(Text for analysis Opens)

Other Tink just posted about the heroic Southwest Airlines pilot with nerves of steel who brought her badly damaged plane down safely, and then I remembered the U.S.S. Indianapolis. It was the end of WWII, and the ship was chugging home from Japan after delivering some supplies for the atomic bomb.

Got spotted by an intrepid Japanese submarine captain, who torpedoed and sank the Indianapolis, leaving 370 crewmen in shark-infested waters. No one even knew the Indianapolis was in trouble until four days later, when a reconnaissance plane saw the wreck and the sharks. They sent out a pontoon plane, but then ordered the pilot not to land because the water was too stormy and choppy.

But the pontoon pilot disobeyed his orders, landed his plane on the ocean anyway. The plane got too badly damaged to take off again, but the pilot pulled people into his plane and then strung parachutes from the wings somehow, so more people could get away from the sharks. Then everybody just sat there until they could send more help, and the pilot saved the lives of about 100 crewmen.

(Text for analysis Closes)

● Assignment 1: Summarize the post about the U.S.S. Indianapolis in two sentences.
● Assignment 2: In the post about the U.S.S. Indianapolis, how long did it take before anyone knew the ship was in trouble?
● Assignment 3: Quote the post about the U.S.S. Indianapolis word for word, beginning at the words "Got spotted by" and ending after the words "about 100 crewmen.".

(Given entries Opens)

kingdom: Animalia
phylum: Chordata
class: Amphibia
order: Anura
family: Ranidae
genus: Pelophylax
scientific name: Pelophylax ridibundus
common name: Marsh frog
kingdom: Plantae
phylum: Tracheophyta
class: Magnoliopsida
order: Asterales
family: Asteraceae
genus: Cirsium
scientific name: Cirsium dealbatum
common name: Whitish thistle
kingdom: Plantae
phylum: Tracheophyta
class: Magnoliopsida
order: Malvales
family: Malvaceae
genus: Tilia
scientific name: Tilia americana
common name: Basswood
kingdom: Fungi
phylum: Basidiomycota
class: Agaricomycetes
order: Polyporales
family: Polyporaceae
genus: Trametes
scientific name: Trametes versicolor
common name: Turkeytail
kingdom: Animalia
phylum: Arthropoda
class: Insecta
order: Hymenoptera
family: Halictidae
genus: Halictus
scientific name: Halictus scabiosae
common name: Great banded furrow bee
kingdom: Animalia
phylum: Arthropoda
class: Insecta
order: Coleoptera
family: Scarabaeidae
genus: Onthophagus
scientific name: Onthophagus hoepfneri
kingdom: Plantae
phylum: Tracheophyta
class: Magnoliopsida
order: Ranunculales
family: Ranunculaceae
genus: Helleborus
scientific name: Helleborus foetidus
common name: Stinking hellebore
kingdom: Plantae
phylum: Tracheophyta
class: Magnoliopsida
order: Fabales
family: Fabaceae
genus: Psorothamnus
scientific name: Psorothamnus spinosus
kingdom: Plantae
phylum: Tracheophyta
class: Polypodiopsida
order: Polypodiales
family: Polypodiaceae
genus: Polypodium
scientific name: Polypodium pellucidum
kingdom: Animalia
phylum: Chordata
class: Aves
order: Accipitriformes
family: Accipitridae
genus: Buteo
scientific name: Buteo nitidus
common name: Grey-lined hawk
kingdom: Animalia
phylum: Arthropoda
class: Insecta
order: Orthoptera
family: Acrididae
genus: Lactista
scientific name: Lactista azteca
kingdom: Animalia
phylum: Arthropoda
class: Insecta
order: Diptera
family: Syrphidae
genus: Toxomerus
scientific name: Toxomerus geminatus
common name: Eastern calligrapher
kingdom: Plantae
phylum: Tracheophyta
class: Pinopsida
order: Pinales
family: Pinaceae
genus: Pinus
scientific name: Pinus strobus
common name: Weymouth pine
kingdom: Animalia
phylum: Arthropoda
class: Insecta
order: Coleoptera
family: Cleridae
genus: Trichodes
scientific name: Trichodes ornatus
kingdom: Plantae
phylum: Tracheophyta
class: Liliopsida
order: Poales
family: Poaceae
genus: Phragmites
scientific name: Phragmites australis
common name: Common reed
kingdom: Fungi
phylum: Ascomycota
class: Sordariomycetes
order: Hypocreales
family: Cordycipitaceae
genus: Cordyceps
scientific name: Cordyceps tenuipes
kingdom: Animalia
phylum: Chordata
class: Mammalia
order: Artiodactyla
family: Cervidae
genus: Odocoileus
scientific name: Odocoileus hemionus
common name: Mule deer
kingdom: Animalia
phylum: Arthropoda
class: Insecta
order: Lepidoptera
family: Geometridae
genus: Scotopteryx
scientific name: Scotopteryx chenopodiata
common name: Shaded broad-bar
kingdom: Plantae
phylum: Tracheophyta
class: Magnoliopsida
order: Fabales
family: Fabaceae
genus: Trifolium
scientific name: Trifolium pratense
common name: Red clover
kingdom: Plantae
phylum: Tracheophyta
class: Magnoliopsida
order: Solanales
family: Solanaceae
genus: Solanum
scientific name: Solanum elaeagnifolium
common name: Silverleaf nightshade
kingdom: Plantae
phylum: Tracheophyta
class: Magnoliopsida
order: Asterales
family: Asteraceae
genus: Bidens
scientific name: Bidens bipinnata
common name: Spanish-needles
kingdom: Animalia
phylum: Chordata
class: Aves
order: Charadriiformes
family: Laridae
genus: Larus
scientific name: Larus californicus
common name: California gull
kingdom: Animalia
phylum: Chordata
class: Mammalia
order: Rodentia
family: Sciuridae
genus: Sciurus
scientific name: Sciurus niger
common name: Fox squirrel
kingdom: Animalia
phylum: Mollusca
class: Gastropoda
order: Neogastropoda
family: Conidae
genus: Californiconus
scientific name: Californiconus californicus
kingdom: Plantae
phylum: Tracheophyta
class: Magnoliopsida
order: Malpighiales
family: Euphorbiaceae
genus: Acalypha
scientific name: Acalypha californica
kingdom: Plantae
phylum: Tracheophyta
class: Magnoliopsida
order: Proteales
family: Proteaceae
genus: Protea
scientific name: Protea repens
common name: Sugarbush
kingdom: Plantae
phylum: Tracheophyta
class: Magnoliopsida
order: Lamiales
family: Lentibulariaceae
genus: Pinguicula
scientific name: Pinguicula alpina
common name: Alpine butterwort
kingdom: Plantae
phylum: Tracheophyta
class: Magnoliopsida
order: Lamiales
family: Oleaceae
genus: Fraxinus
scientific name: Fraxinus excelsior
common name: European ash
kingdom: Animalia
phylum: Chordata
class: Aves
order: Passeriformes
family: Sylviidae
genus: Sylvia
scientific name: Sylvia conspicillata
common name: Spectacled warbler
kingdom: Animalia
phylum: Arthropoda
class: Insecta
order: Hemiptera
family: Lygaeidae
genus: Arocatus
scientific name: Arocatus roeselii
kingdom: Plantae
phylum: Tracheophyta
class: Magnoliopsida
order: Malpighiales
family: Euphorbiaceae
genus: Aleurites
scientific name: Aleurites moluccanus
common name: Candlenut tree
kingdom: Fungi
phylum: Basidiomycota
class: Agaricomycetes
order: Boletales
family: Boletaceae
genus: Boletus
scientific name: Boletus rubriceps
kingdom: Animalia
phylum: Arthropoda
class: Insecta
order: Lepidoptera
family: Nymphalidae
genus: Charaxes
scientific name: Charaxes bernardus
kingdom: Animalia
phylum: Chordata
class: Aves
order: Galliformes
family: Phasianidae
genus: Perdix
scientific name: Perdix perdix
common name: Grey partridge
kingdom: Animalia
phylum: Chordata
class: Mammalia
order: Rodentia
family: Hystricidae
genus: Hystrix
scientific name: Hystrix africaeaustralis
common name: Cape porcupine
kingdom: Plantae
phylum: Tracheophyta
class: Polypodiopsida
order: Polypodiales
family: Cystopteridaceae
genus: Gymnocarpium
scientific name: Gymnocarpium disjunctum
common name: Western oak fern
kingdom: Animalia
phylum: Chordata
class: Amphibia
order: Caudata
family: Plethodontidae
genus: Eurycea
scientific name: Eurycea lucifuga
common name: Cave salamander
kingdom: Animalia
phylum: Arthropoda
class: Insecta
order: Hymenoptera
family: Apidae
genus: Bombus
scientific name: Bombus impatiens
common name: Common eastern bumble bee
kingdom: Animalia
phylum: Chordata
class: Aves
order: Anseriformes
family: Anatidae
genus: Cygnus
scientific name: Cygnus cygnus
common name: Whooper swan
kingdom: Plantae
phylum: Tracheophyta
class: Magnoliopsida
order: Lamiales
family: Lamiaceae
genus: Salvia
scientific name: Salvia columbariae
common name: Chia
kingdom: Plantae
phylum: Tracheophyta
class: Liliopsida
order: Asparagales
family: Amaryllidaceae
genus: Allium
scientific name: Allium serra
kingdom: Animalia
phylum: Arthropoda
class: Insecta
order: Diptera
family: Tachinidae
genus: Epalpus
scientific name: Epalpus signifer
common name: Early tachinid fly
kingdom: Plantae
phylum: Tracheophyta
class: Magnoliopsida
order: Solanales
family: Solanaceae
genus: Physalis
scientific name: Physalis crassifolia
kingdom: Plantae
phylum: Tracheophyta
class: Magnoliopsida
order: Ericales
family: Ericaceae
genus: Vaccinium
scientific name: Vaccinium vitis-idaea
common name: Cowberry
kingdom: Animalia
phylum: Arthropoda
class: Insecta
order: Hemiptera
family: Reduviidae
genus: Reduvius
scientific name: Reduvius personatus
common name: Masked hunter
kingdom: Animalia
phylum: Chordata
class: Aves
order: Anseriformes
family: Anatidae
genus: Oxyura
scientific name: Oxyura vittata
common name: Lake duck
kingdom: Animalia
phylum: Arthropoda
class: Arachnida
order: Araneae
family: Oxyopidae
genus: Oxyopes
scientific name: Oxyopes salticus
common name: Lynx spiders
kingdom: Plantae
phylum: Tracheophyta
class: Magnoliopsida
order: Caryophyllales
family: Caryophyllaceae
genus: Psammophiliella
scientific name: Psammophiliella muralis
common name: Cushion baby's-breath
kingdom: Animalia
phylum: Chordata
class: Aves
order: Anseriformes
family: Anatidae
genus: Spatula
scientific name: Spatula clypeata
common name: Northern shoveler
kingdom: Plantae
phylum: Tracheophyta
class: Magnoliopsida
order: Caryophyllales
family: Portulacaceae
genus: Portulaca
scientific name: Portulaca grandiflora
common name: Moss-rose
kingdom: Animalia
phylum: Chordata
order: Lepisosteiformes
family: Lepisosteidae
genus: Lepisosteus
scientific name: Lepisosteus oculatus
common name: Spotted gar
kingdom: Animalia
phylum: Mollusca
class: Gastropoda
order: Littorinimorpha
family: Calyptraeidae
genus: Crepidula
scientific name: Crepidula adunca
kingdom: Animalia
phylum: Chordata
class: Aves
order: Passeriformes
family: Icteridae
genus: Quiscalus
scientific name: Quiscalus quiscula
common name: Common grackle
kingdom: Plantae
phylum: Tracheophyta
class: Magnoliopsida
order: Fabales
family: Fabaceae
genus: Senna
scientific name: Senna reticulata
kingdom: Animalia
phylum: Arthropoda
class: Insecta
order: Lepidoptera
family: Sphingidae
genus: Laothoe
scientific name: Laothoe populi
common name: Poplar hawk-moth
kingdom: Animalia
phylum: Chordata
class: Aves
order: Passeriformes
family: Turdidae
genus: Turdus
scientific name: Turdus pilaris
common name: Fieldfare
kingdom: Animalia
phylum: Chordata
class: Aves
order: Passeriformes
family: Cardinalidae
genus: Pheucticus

(Given entries Closes)

● Task output 1: At the end of World War II, the U.S.S. Indianapolis was heading home from Japan after delivering supplies for the atomic bomb when a Japanese submarine torpedoed and sank it, leaving 370 crewmen in shark-infested waters, and no one knew of the trouble until a reconnaissance plane saw the wreck four days later. A pontoon pilot disobeyed orders not to land, pulled people into his plane and strung parachutes from its wings, saving the lives of about 100 crewmen.

● Task output 2: Four days.

● Task output 3:
Got spotted by an intrepid Japanese submarine captain, who torpedoed and sank the Indianapolis, leaving 370 crewmen in shark-infested waters. No one even knew the Indianapolis was in trouble until four days later, when a reconnaissance plane saw the wreck and the sharks. They sent out a pontoon plane, but then ordered the pilot not to land because the water was too stormy and choppy.

But the pontoon pilot disobeyed his orders, landed his plane on the ocean anyway. The plane got too badly damaged to take off again, but the pilot pulled people into his plane and then strung parachutes from the wings somehow, so more people could get away from the sharks. Then everybody just sat there until they could send more help, and the pilot saved the lives of about 100 crewmen.